◆ Problem set
(1) In the GOP article, what does the new RNC report say the party has lost?
(2) Decide whether each statement agrees with the GOP article, and back each yes or no with the deciding words: (a) The national party can solve the problem on its own. (b) Conservative principles mostly reach the rank and file through mass media. (c) Fox News and most talk-radio hosts preach to the choir because it is their business strategy.
(3) From the GOP article, extract word for word everything from "This isn't a" down to "out of stubbornness.".

◆ Reading passage
The GOP Can't Reach Beyond Its Base Without Confronting Its Hucksters

A new RNC report frets about its inability to reach people who don't already identify as partisan Republicans.
choir full reuters.jpg
Reuters

The Republican National Committee is finally acknowledging what dissidents on the right have warned about for years: "We have become expert in how to provide ideological reinforcement to like-minded people," a new report on reforming the GOP states, "but devastatingly we have lost the ability to be persuasive with, or welcoming to, those who do not agree with us on every issue."

This isn't a problem that the national party can solve on its own. Conservative principles and Republican policy ideas mostly reach the rank and file via mass media. But Fox News, most talk-radio hosts, most right-leaning websites, and even donor-driven organizations with communications shops, like the Heritage Foundation, aren't just "preaching to the choir" out of stubbornness.

It's their business strategy.

Surviving as an institution in the "telling conservatives what they want to hear" niche is a lot easier than doing so in the "attracting an ideologically diverse audience with quality content" niche. The part of the rank and file that watches Fox News, listens to Rush Limbaugh, or reads Breitbart.com as a primary information source doesn't demand content that would meet editorial standards at outlets like NPR or The New York Times, where the human tendency toward ideological bias is tempered by practices like addressing factual inaccuracies with corrections. Donors to the Heritage Foundation don't demand scholarship as rigorous as you find at Brookings.

◆ Given data
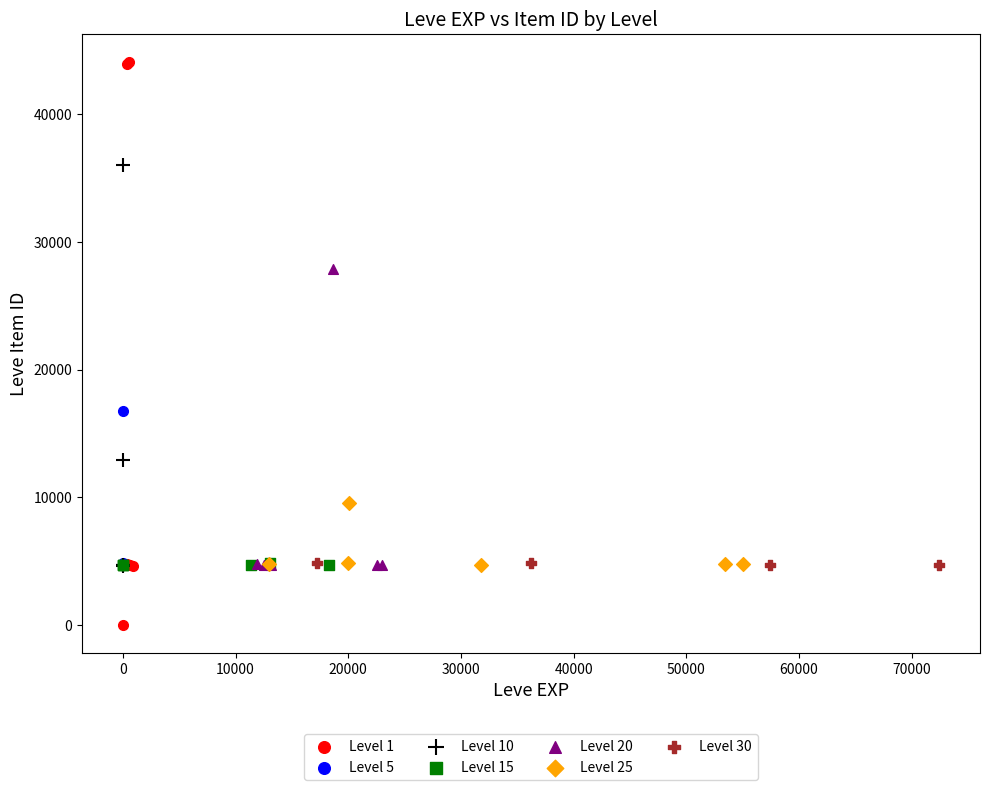

Which series has the widest spread of Y values?

Level 1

◆ Problem solutions
(1) The ability to be persuasive with, or welcoming to, those who do not agree with it on every issue.

(2)
(a) No: "This isn't a problem that the national party can solve on its own."
(b) Yes: "Conservative principles and Republican policy ideas mostly reach the rank and file via mass media."
(c) Yes: "It's their business strategy."

(3)
This isn't a problem that the national party can solve on its own. Conservative principles and Republican policy ideas mostly reach the rank and file via mass media. But Fox News, most talk-radio hosts, most right-leaning websites, and even donor-driven organizations with communications shops, like the Heritage Foundation, aren't just "preaching to the choir" out of stubbornness.